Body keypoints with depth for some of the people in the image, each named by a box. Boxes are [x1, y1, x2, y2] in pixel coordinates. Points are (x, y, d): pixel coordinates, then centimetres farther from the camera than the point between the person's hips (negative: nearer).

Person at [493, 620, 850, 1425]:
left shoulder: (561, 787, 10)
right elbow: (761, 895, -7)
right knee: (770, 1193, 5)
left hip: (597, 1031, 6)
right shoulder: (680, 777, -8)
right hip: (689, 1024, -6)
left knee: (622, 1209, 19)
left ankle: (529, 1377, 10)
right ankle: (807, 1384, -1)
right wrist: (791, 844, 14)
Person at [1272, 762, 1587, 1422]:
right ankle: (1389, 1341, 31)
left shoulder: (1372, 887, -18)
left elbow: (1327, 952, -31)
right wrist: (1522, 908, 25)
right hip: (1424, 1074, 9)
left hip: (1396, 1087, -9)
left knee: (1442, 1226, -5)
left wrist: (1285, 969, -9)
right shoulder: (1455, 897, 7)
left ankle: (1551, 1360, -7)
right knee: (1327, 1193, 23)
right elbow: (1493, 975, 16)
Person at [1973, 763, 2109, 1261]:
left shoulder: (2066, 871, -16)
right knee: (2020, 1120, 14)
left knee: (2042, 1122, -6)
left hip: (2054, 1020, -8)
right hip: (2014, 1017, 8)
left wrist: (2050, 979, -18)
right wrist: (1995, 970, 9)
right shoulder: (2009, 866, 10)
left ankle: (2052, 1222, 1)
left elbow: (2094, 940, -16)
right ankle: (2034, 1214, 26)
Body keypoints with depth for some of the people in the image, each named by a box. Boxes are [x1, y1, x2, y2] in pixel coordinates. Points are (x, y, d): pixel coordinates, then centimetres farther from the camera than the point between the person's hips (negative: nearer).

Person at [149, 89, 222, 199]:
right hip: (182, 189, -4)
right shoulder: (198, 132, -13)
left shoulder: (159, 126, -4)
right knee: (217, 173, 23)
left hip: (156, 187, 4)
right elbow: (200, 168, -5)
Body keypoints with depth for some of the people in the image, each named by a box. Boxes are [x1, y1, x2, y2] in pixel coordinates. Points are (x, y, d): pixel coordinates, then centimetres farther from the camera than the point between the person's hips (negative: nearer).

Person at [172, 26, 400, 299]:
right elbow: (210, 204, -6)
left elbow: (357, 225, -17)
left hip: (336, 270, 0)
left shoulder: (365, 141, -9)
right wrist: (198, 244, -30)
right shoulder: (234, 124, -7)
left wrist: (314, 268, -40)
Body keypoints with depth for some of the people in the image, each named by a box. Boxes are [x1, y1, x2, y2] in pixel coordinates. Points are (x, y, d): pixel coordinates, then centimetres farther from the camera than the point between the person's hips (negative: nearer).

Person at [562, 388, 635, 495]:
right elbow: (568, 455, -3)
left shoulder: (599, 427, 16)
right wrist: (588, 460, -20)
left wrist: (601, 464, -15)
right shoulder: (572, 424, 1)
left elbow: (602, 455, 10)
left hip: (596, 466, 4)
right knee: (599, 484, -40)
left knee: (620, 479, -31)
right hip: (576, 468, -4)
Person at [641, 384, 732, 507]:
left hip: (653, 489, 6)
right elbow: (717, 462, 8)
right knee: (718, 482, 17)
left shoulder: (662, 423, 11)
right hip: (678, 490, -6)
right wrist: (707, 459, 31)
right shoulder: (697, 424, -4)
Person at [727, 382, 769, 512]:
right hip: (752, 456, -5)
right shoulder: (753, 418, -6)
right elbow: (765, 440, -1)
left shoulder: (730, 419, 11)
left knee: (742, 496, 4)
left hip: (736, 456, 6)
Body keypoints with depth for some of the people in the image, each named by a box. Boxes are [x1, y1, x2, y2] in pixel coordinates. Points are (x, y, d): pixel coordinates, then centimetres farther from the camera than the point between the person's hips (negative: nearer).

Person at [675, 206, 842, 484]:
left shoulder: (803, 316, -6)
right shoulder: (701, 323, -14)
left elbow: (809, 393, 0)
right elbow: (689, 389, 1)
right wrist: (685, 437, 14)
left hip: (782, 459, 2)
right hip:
++++++
> **Problem to work on**
Reproduce the records above, from their start through the line containing "right ankle: (807, 1384, -1)", with both ends included. Offset every keypoint value by adding 144 to each x coordinate, y coordinate, and depth figure, and leave every other line unchanged.

> **Solution**
Body keypoints with depth for some of the people in the image, each named by a box. Boxes are [x1, y1, x2, y2] in pixel coordinates. Points are (x, y, d): pixel coordinates, then centimetres farther from the camera than the point between the person's hips (negative: nearer).

Person at [493, 620, 850, 1425]:
left shoulder: (705, 931, 154)
right elbow: (905, 1039, 137)
right knee: (914, 1337, 149)
left hip: (741, 1175, 150)
right shoulder: (824, 921, 136)
right hip: (833, 1168, 138)
left knee: (766, 1353, 163)
left ankle: (673, 1521, 154)
right ankle: (951, 1528, 143)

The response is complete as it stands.